Passage START
Just as British companies were announcing all-time record profit levels, Brown chose to cut corporation tax for the third time since Labour came back to power, this time by 2p in the pound.

No wonder share prices jumped in the City following Brown's budget speech! Smelling rich pickings, speculators rushed to buy shares and get their cut.

At face value, a 2% reduction in corporation tax may not sound much to write home about. In fact, however, it represents huge additional profits for big shareholders.

For Britain's six big banks alone, this tax cut amounts to an £800m handout from the state. And no-one will expect the bank sharks to show any gratitude, for instance, by reducing the punitive charges they impose on the rest of us. Nor will they suspend the rising number of repossession orders against people who get into trouble repaying their loans.

When the country's 100 largest companies are taken together, Brown's tax cut means that in the coming year, this government will be presenting the 10,000 or so big shareholders who control these companies, with a £4bn tax-free bounty.

But will this bounty stop these companies from carrying on cutting jobs left, right and centre, instead of using their huge profits to create new jobs? No way! This Monday's announcement of a merger between construction giants Wimpey and Taylor-Woodrow speaks for itself: the directors of these two highly profitable companies hailed the event because it would allow them to cut 700 jobs.

In fact, this £4bn handout is 4 times the amount that Brown has pencilled in for the nearly 3 million children living below the poverty line!
Passage END
**Task details**. Could you carry the piece on Brown's corporation tax cut further, picking up after its final sentence about the nearly 3 million children below the poverty line?
Information shown START
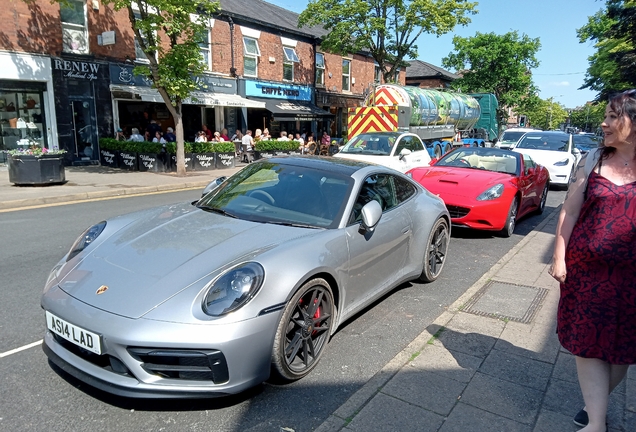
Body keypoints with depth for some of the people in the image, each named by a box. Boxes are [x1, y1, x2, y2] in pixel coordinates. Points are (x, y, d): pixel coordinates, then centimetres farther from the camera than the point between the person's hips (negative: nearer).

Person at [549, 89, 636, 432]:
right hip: (586, 268, 1)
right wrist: (558, 258, -3)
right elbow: (569, 211, 1)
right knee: (587, 342, 3)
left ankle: (596, 404, 33)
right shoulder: (593, 160, 1)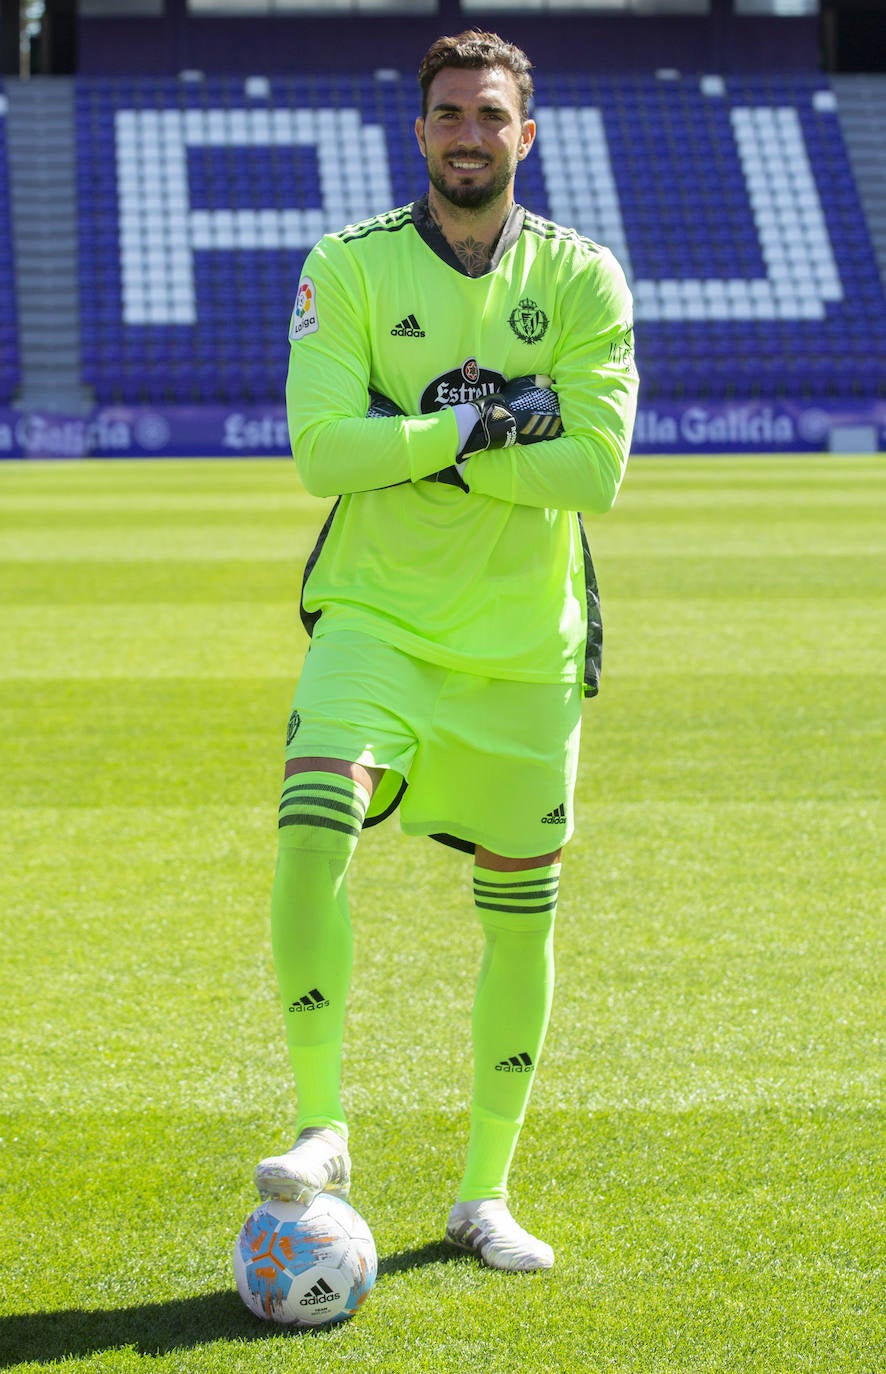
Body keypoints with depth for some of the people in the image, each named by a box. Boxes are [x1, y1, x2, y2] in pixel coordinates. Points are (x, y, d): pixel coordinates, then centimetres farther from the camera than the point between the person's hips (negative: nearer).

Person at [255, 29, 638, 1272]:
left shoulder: (582, 281, 0)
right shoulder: (349, 268, -2)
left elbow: (595, 468, -12)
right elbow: (323, 449, -13)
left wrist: (419, 447, -13)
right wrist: (479, 425, -16)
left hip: (526, 643, 2)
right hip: (376, 617, -2)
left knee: (522, 911, 6)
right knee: (312, 827, -28)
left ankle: (484, 1193, 20)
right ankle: (321, 1128, -18)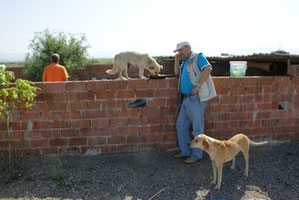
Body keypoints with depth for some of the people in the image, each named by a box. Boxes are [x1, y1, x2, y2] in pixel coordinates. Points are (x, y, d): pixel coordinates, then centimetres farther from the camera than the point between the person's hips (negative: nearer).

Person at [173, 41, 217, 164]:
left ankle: (197, 155, 12)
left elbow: (208, 69, -16)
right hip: (185, 99, 9)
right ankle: (185, 152, 25)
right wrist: (176, 60, 17)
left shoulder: (198, 57, -2)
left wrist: (197, 86, -21)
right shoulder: (185, 62, 23)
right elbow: (177, 73, 25)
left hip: (195, 98, -9)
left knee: (197, 128, 0)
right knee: (180, 125, 12)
Information shown END
**Written response**.
Yes, for Blair's and Brown's Labour government, one wealthy shareholder needs as much "help" out of taxpayers' money (that is, mostly out of our pay packets) as 1,200 impoverished children!

 ... Which helps itself from our pay packets

Of course, the headline announcement was that the 22p income tax rate is to be reduced to 20p. Except that the cost for this, is the end of the lower 10p rate. This means that the main losers out of this "tax reduction budget" are the poorest tax payers!

Ministers claim that this will be offset by Brown's various tax credits. But this is a lie. If only because few households paying taxes are entitled to tax credits anyway, and certainly not those occupied by single adults.

In fact a single worker earning anything between £7,500 and £16,500/year will lose out due to Brown's alleged tax cuts! And yet this is a level of income on which it is virtually impossible to make a living, especially in large towns where costs are higher.

Since it came to power, Labour has perfected the tax system introduced under the Tories to indulge the richest even more. Britain's current 54 billionaires, with their combined £126bn wealth, get away with paying only £74 million a year in taxes - less than 6p for each £100 they own! And this is under a government which dares to pride itself in its "fairness".

In this system, people earning high salaries are entitled to pay a smaller proportion of their earnings in National Insurance Contributions, as if the social solidarity underlying the National Insurance principle was only meant to apply to the poor!

This is also a system in which living off fat dividends, while doing nothing, is actually cheaper in tax terms than slaving away for a wage: because financial earnings are taxed at a lower rate, with many legal exemptions, and do not incur NI contributions.

And this government's indulgence of parasitic, idle shareholders is all the more revolting, given its obsession to force the poorest into casual low-paid work, including the disabled and long-term sick!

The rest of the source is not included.